Mindanao, primi contatti con i rapitori di p. Bossi: sta bene
Il superiore regionale del Pontificio Istituto Missioni Estere conferma un primo contatto verbale con i rapitori del missionario, ancora anonimi. Ieri si è svolta ad Ipil una veglia di preghiera con testimonianze di cristiani e musulmani durata 11 ore. A Payao, dove lavorava p. Bossi, i fedeli di ogni credo pregano 24 ore su 24.
Zamboanga (AsiaNews) – Sono stati stabiliti i primi contatti con i rapitori di p. Giancarlo Bossi, missionario del Pontificio Istituto Missioni Estere rapito il 10 giugno scorso nei pressi della sua parrocchia di Payao. Secondo queste fonti, il sacerdote sta bene. Lo conferma ad AsiaNews il superiore regionale del Pime nelle Filippine, p. Gianni Sandalo, che aggiunge: “I contatti sono stati per ora verbali, da parte di un gruppo ancora anonimo: speriamo di avere presto altre notizie”.

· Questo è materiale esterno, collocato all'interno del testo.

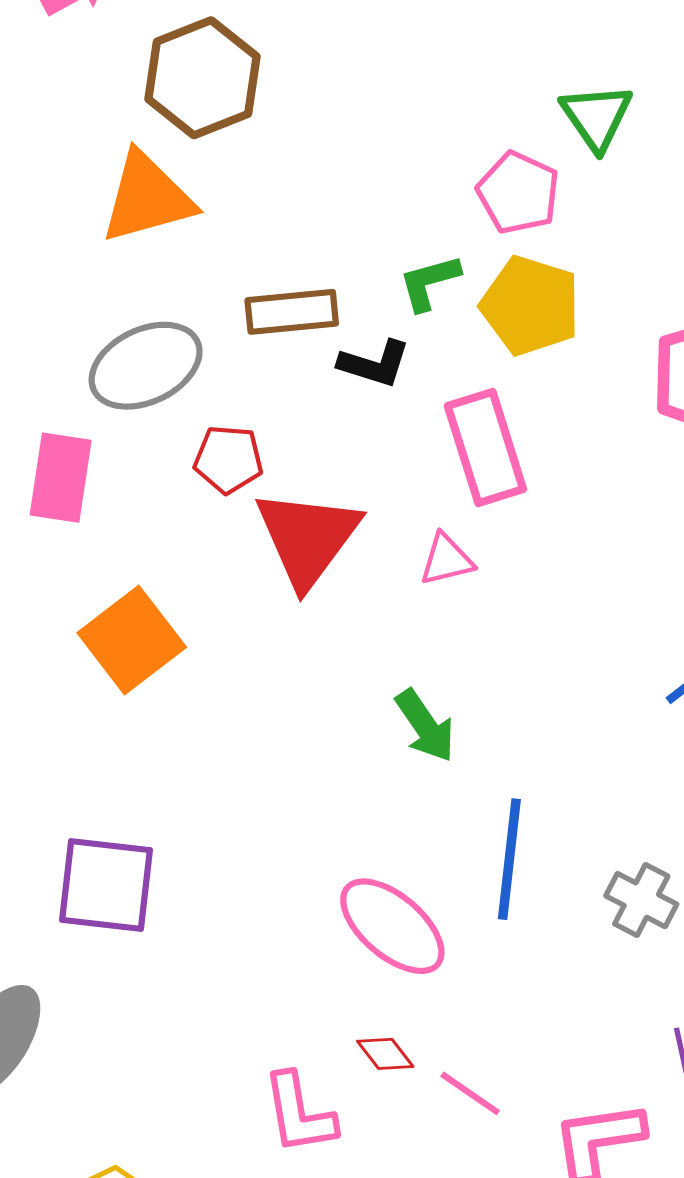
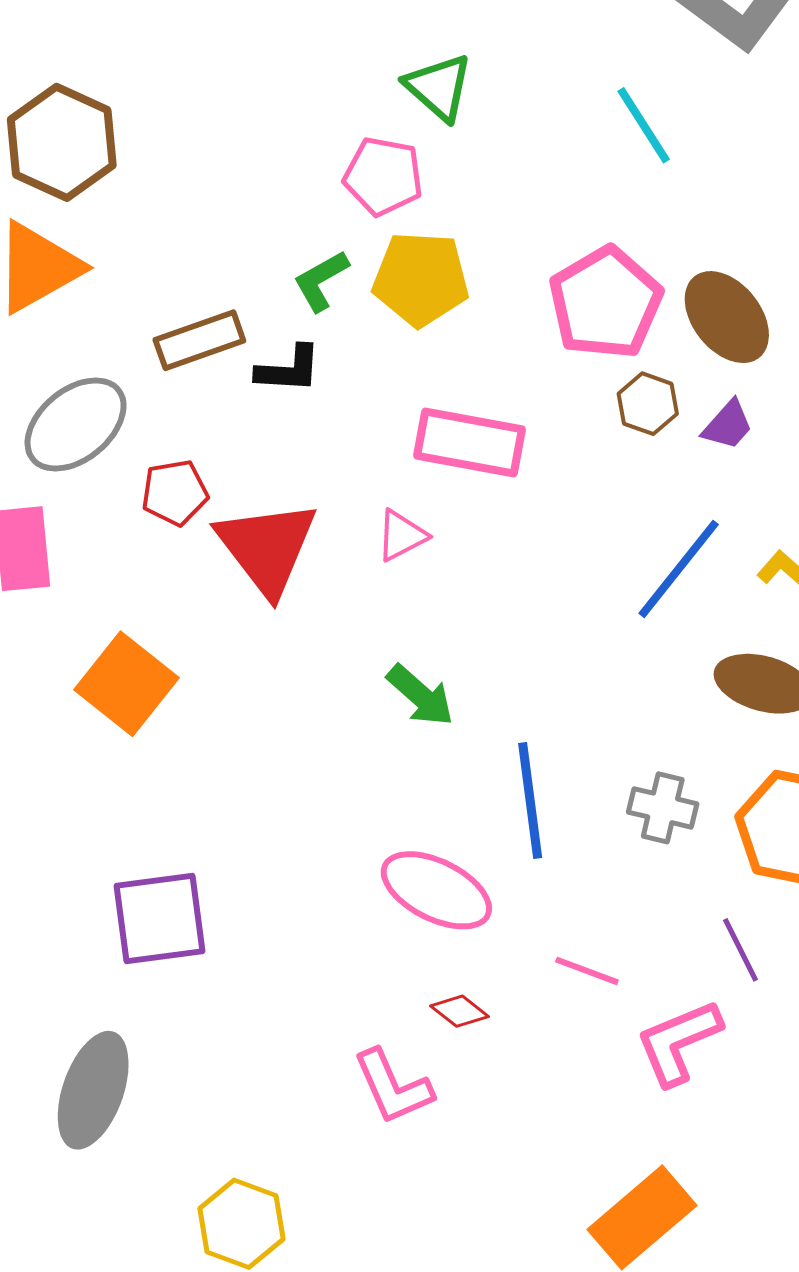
pink rectangle: (485, 447) -> (470, 442), moved, turned -48
pink line: (470, 1093) -> (587, 971), moved

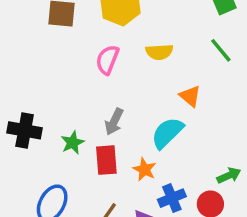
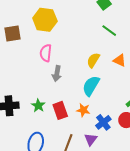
yellow semicircle: (159, 52) -> (93, 60), moved, turned 140
orange triangle: (190, 96) -> (120, 60), moved
gray arrow: (114, 122) -> (57, 74), moved

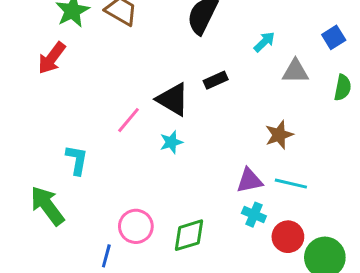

Il p. Sandalo è appena rientrato da Ipil, dove ieri si è svolta una veglia di preghiera per la pronta liberazione di p. Bossi: la preghiera, iniziata alle 17.00, si è conclusa alle 4 del mattino: “Vi sono state diverse testimonianze da parte di cattolici, protestanti e musulmani. E’ stato molto bello ascoltare queste persone parlare di p. Bossi, soprattutto quelli che venivano dalla sua parrocchia”.
Proprio a Payao prosegue la “preghiera continua” delle diverse religioni per la liberazione del sacerdote. Tutti i luoghi di ogni culto della zona sono pieni 24 ore su 24 di fedeli che, a turno, pregano per p. Bossi. Domani alle 15.00 partirà un’iniziativa simile anche nella città di Zamboanga, capitale provinciale dell’arcipelago meridionale di Mindanao.
Nel frattempo non si fermano le ricerche del missionario rapito. Una zona dell’arcipelago è stata isolata da militari e guerriglieri del Fronte islamico di liberazione Moro (Milf), che sin dalle prime ore dell’emergenza ha offerto il suo aiuto per liberare p. Bossi.